⟨
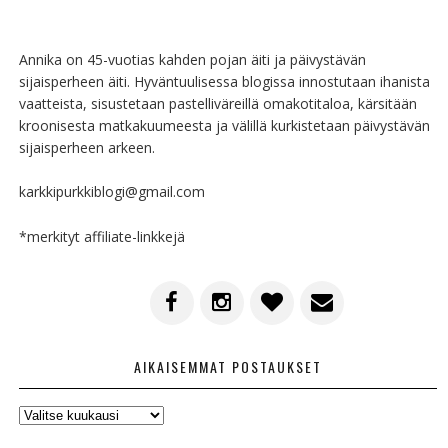
Annika on 45-vuotias kahden pojan äiti ja päivystävän
sijaisperheen äiti. Hyväntuulisessa blogissa innostutaan ihanista
vaatteista, sisustetaan pastelliväreillä omakotitaloa, kärsitään
kroonisesta matkakuumeesta ja välillä kurkistetaan päivystävän
sijaisperheen arkeen.
karkkipurkkiblogi@gmail.com
*merkityt affiliate-linkkejä
AIKAISEMMAT POSTAUKSET
AIKAISEMMAT
POSTAUKSET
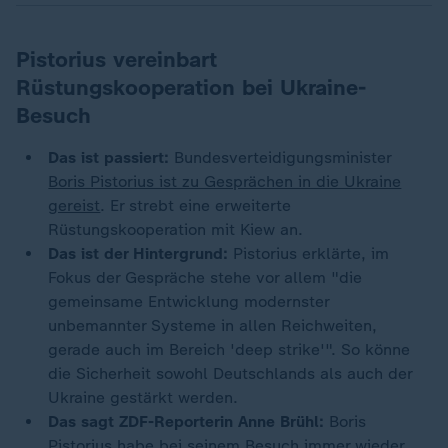
Pistorius vereinbart
Rüstungskooperation bei Ukraine-
Besuch
Das ist passiert:
Bundesverteidigungsminister
Boris Pistorius ist zu Gesprächen in die Ukraine
gereist
. Er strebt eine erweiterte
Rüstungskooperation mit Kiew an.
Das ist der Hintergrund:
Pistorius erklärte, im
Fokus der Gespräche stehe vor allem "die
gemeinsame Entwicklung modernster
unbemannter Systeme in allen Reichweiten,
gerade auch im Bereich 'deep strike'". So könne
die Sicherheit sowohl Deutschlands als auch der
Ukraine gestärkt werden.
Das sagt ZDF-Reporterin Anne Brühl:
Boris
Pistorius habe bei seinem Besuch immer wieder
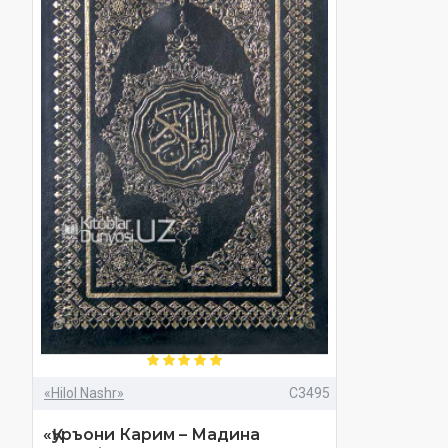
«Hilol Nashr»
C3495
«Қуръони Карим – Мадина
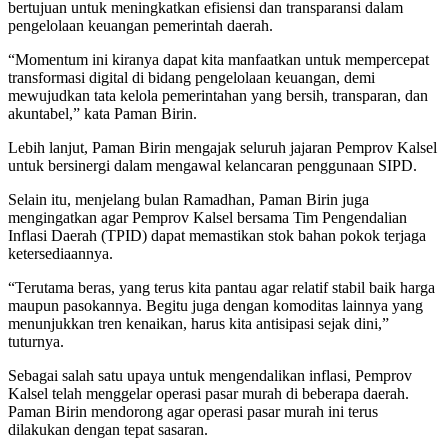
bertujuan untuk meningkatkan efisiensi dan transparansi dalam
pengelolaan keuangan pemerintah daerah.
“Momentum ini kiranya dapat kita manfaatkan untuk mempercepat
transformasi digital di bidang pengelolaan keuangan, demi
mewujudkan tata kelola pemerintahan yang bersih, transparan, dan
akuntabel,” kata Paman Birin.
Lebih lanjut, Paman Birin mengajak seluruh jajaran Pemprov Kalsel
untuk bersinergi dalam mengawal kelancaran penggunaan SIPD.
Selain itu, menjelang bulan Ramadhan, Paman Birin juga
mengingatkan agar Pemprov Kalsel bersama Tim Pengendalian
Inflasi Daerah (TPID) dapat memastikan stok bahan pokok terjaga
ketersediaannya.
“Terutama beras, yang terus kita pantau agar relatif stabil baik harga
maupun pasokannya. Begitu juga dengan komoditas lainnya yang
menunjukkan tren kenaikan, harus kita antisipasi sejak dini,”
tuturnya.
Sebagai salah satu upaya untuk mengendalikan inflasi, Pemprov
Kalsel telah menggelar operasi pasar murah di beberapa daerah.
Paman Birin mendorong agar operasi pasar murah ini terus
dilakukan dengan tepat sasaran.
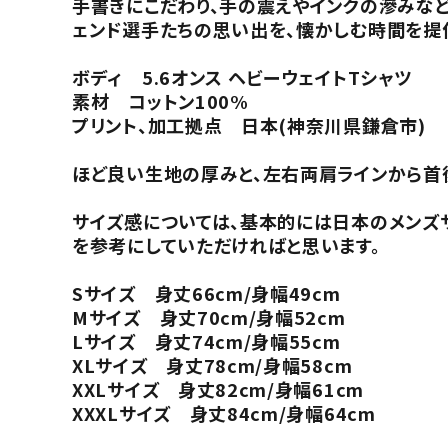
手書きにこだわり、手の震えやインクの滲みな
ェンド選手たちの思い出を、懐かしむ時間を提
ボディ 5.6オンス ヘビーウェイトTシャツ
素材 コットン100%
プリント、加工拠点 日本(神奈川県鎌倉市)
ほど良い生地の厚みと、左右両肩ラインから首後
サイズ感については、基本的には日本のメンズ
を参考にしていただければと思います。
Sサイズ 身丈66cm/身幅49cm
Mサイズ 身丈70cm/身幅52cm
Lサイズ 身丈74cm/身幅55cm
XLサイズ 身丈78cm/身幅58cm
XXLサイズ 身丈82cm/身幅61cm
XXXLサイズ 身丈84cm/身幅64cm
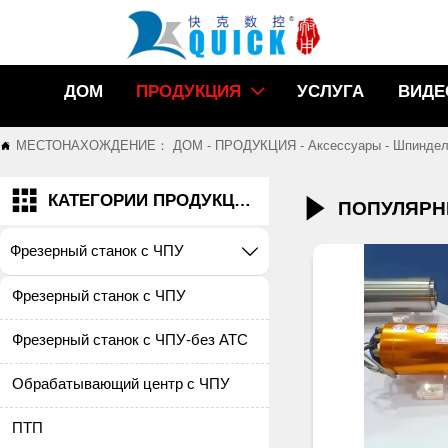
ДОМ
ПРОДУКЦИЯ
УСЛУГА
ВИДЕ

МЕСТОНАХОЖДЕНИЕ：
ДОМ
-
ПРОДУКЦИЯ
-
Аксессуары
-
Шпиндел


КАТЕГОРИИ ПРОДУКЦИИ

ПОПУЛЯРН
Фрезерный станок с ЧПУ

Фрезерный станок с ЧПУ
Фрезерный станок с ЧПУ-без ATC
Обрабатывающий центр с ЧПУ
ПТП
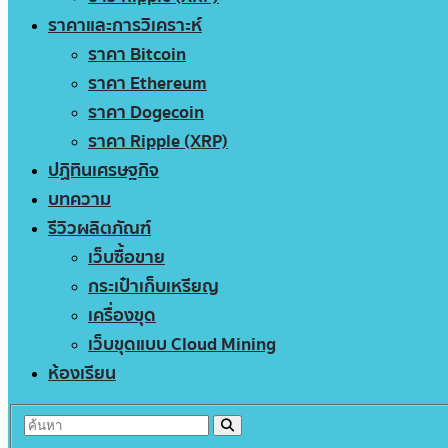
ราคาและการวิเคราะห์
ราคา Bitcoin
ราคา Ethereum
ราคา Dogecoin
ราคา Ripple (XRP)
ปฏิทินเศรษฐกิจ
บทความ
รีวิวผลิตภัณฑ์
เว็บซื้อขาย
กระเป๋าเก็บเหรียญ
เครื่องขุด
เว็บขุดแบบ Cloud Mining
ห้องเรียน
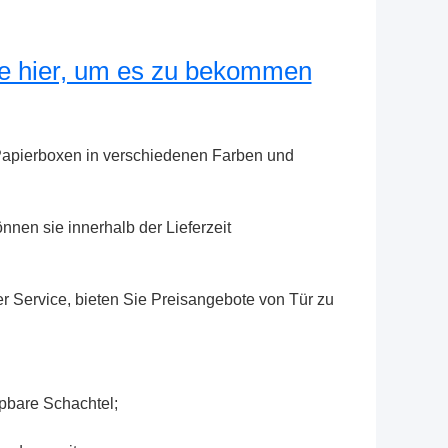
ie hier, um es zu bekommen
Papierboxen in verschiedenen Farben und 
nen sie innerhalb der Lieferzeit 
Service, bieten Sie Preisangebote von Tür zu 
pbare Schachtel;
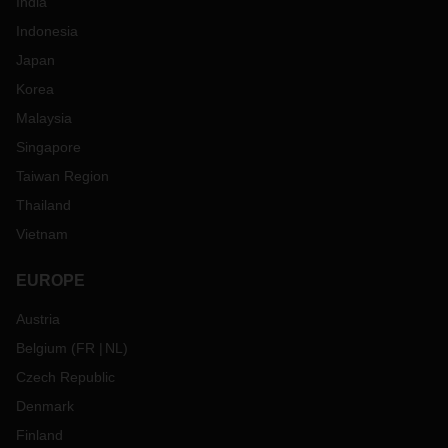
India
Indonesia
Japan
Korea
Malaysia
Singapore
Taiwan Region
Thailand
Vietnam
EUROPE
Austria
Belgium
(
FR
NL
)
Czech Republic
Denmark
Finland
⟩
Find each line in the material above that contains the word "Birin" and copy those lines. Treat uppercase and lowercase as different, so only exact-case matches count.

▶ [WRITTEN ANSWER]:
akuntabel,” kata Paman Birin.
Lebih lanjut, Paman Birin mengajak seluruh jajaran Pemprov Kalsel
Selain itu, menjelang bulan Ramadhan, Paman Birin juga
Paman Birin mendorong agar operasi pasar murah ini terus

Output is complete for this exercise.